-- What is required --
Transcribe, exactly as they appear, only the lines from the one holding "Plastics | Blue Ice |" through the end of the entries below.

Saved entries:
════════

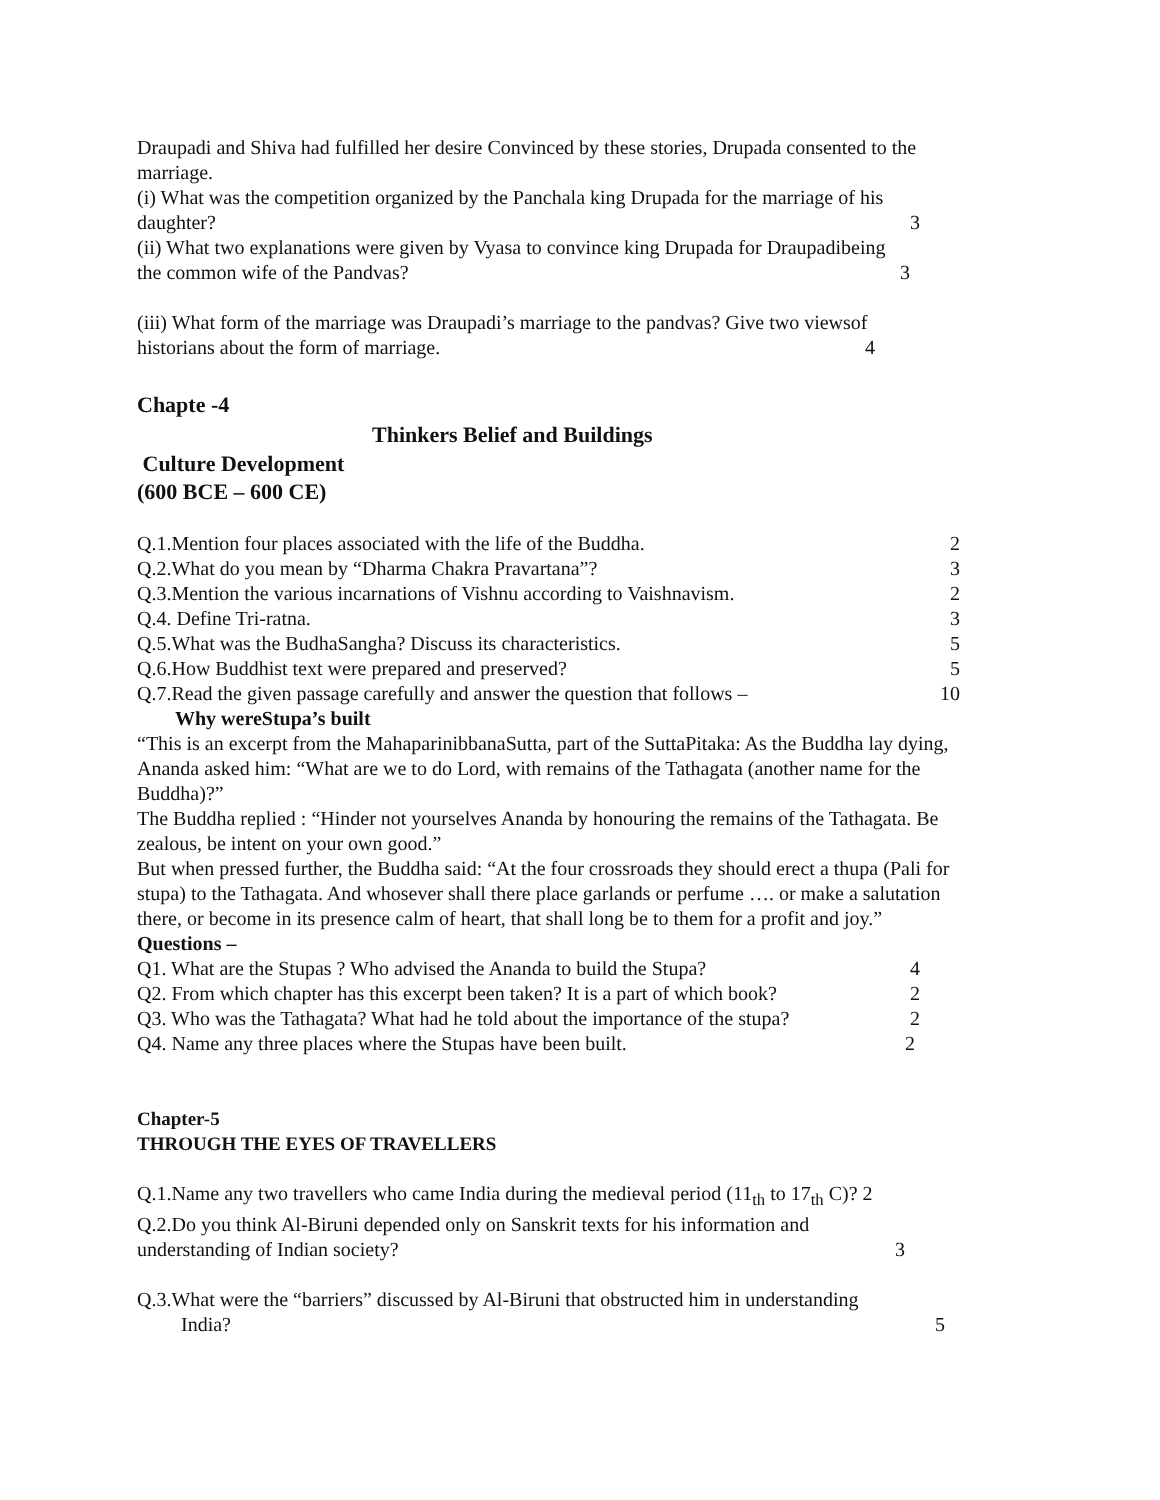Draupadi and Shiva had fulfilled her desire Convinced by these stories, Drupada consented to the marriage.
(i) What was the competition organized by the Panchala king Drupada for the marriage of his
daughter? 3
(ii) What two explanations were given by Vyasa to convince king Drupada for Draupadibeing
the common wife of the Pandvas? 3
(iii) What form of the marriage was Draupadi’s marriage to the pandvas? Give two viewsof
historians about the form of marriage. 4
Chapte -4
Thinkers Belief and Buildings
Culture Development
(600 BCE – 600 CE)
Q.1.Mention four places associated with the life of the Buddha. 2
Q.2.What do you mean by “Dharma Chakra Pravartana”? 3
Q.3.Mention the various incarnations of Vishnu according to Vaishnavism. 2
Q.4. Define Tri-ratna. 3
Q.5.What was the BudhaSangha? Discuss its characteristics. 5
Q.6.How Buddhist text were prepared and preserved? 5
Q.7.Read the given passage carefully and answer the question that follows – 10
Why wereStupa’s built
“This is an excerpt from the MahaparinibbanaSutta, part of the SuttaPitaka: As the Buddha lay dying, Ananda asked him: “What are we to do Lord, with remains of the Tathagata (another name for the Buddha)?”
The Buddha replied : “Hinder not yourselves Ananda by honouring the remains of the Tathagata. Be zealous, be intent on your own good.”
But when pressed further, the Buddha said: “At the four crossroads they should erect a thupa (Pali for stupa) to the Tathagata. And whosever shall there place garlands or perfume …. or make a salutation there, or become in its presence calm of heart, that shall long be to them for a profit and joy.”
Questions –
Q1. What are the Stupas ? Who advised the Ananda to build the Stupa? 4
Q2. From which chapter has this excerpt been taken? It is a part of which book? 2
Q3. Who was the Tathagata? What had he told about the importance of the stupa? 2
Q4. Name any three places where the Stupas have been built. 2
Chapter-5
THROUGH THE EYES OF TRAVELLERS
Q.1.Name any two travellers who came India during the medieval period (11<sub>th</sub> to 17<sub>th</sub> C)? 2
Q.2.Do you think Al-Biruni depended only on Sanskrit texts for his information and
understanding of Indian society? 3
Q.3.What were the “barriers” discussed by Al-Biruni that obstructed him in understanding
India? 5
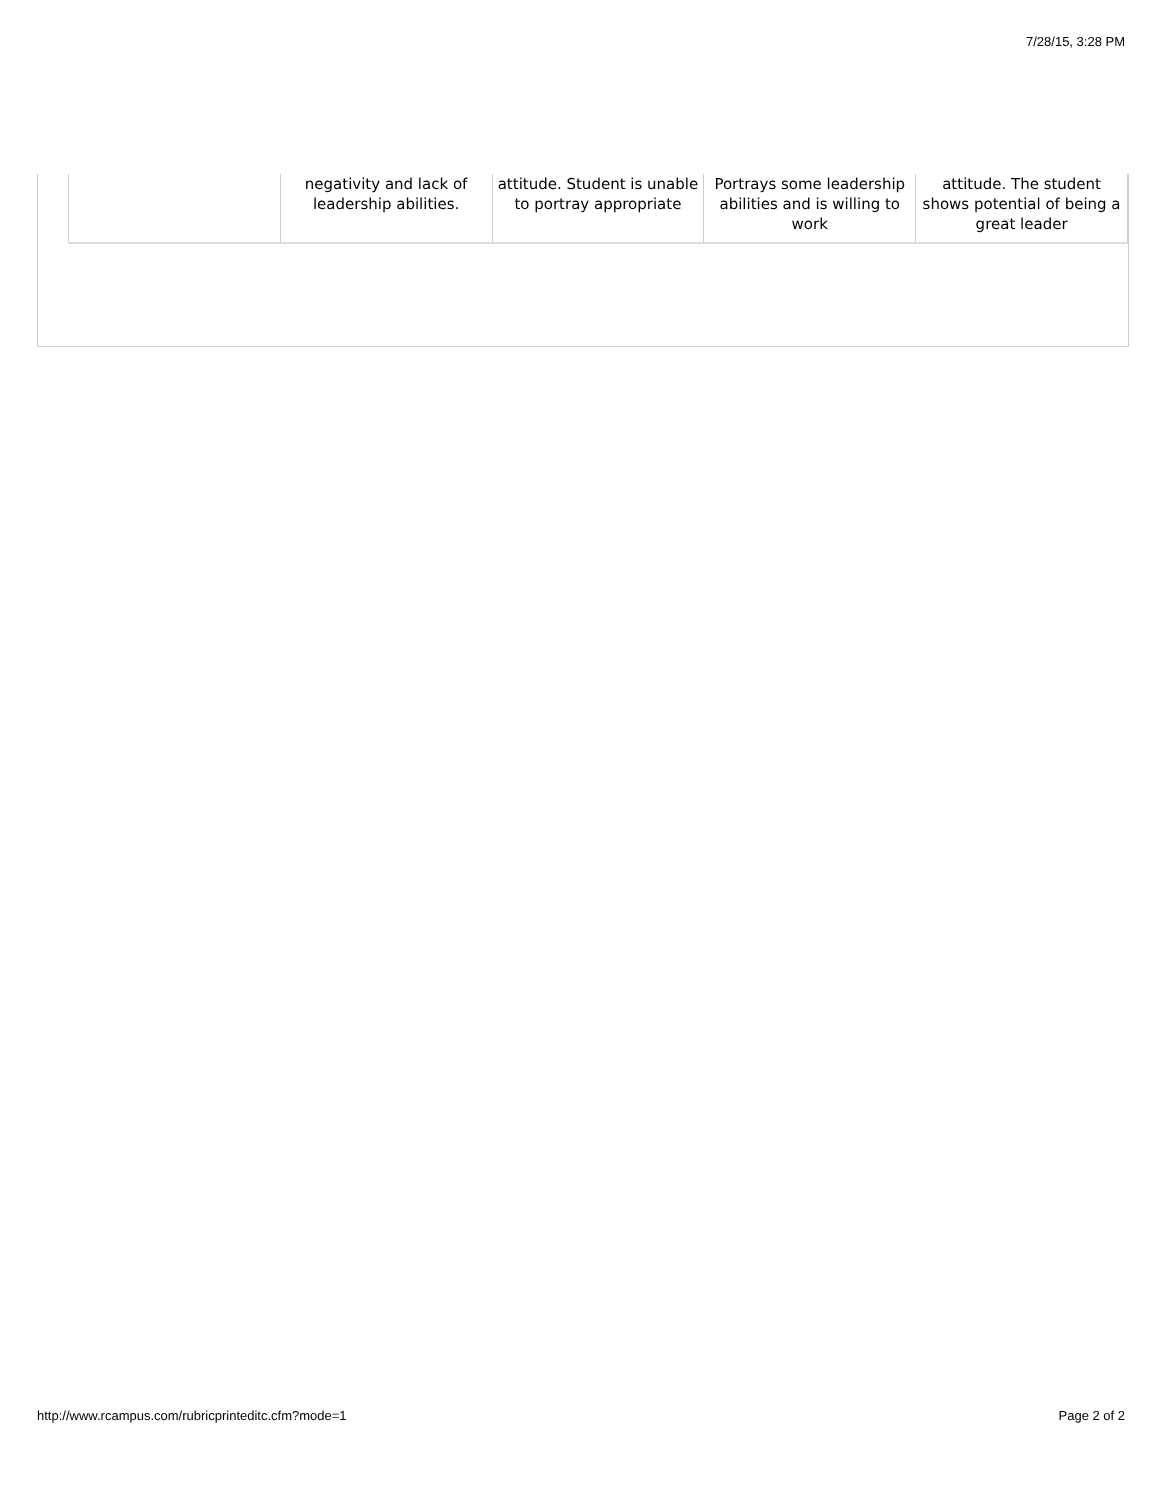7/28/15, 3:28 PM
| | negativity and lack of leadership abilities. | attitude. Student is unable to portray appropriate | Portrays some leadership abilities and is willing to work | attitude. The student shows potential of being a great leader |
http://www.rcampus.com/rubricprinteditc.cfm?mode=1
Page 2 of 2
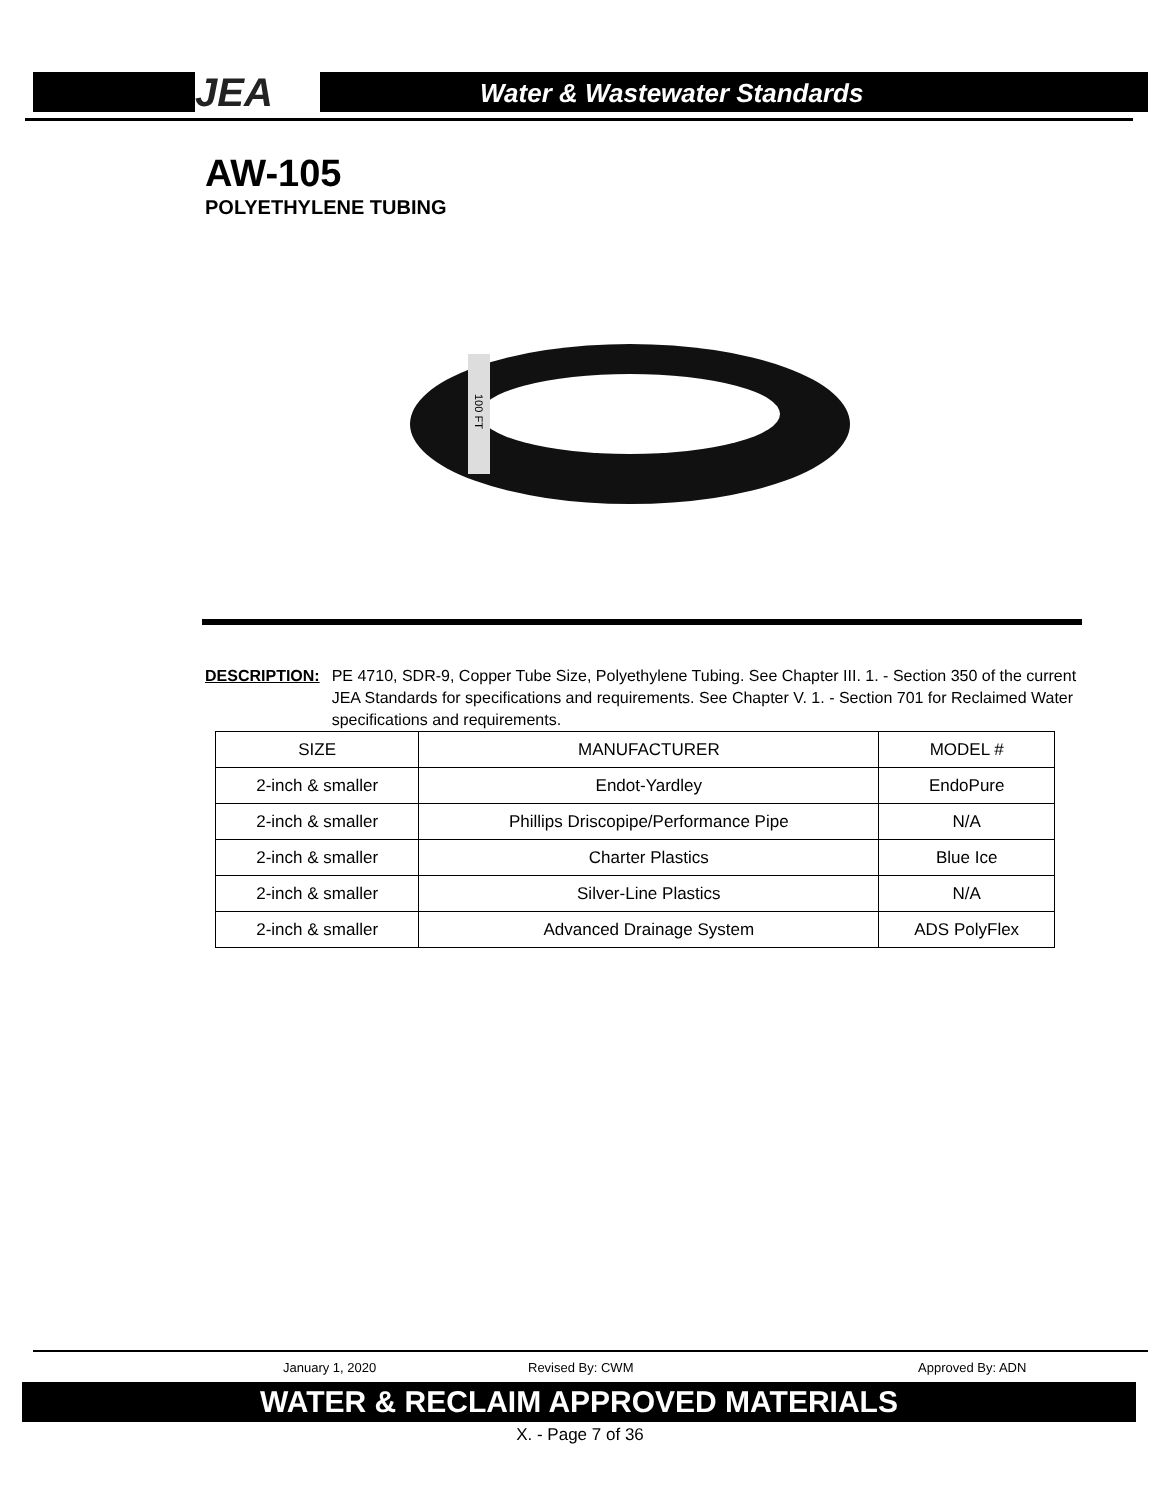JEA Water & Wastewater Standards
AW-105
POLYETHYLENE TUBING
100 FT
DESCRIPTION: PE 4710, SDR-9, Copper Tube Size, Polyethylene Tubing. See Chapter III. 1. - Section 350 of the current JEA Standards for specifications and requirements. See Chapter V. 1. - Section 701 for Reclaimed Water specifications and requirements.
| SIZE | MANUFACTURER | MODEL # |
| --- | --- | --- |
| 2-inch & smaller | Endot-Yardley | EndoPure |
| 2-inch & smaller | Phillips Driscopipe/Performance Pipe | N/A |
| 2-inch & smaller | Charter Plastics | Blue Ice |
| 2-inch & smaller | Silver-Line Plastics | N/A |
| 2-inch & smaller | Advanced Drainage System | ADS PolyFlex |
January 1, 2020 Revised By: CWM Approved By: ADN
WATER & RECLAIM APPROVED MATERIALS
X. - Page 7 of 36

════════

-- Solution for this exercise --
| 2-inch & smaller | Charter Plastics | Blue Ice |
| 2-inch & smaller | Silver-Line Plastics | N/A |
| 2-inch & smaller | Advanced Drainage System | ADS PolyFlex |
January 1, 2020 Revised By: CWM Approved By: ADN
WATER & RECLAIM APPROVED MATERIALS
X. - Page 7 of 36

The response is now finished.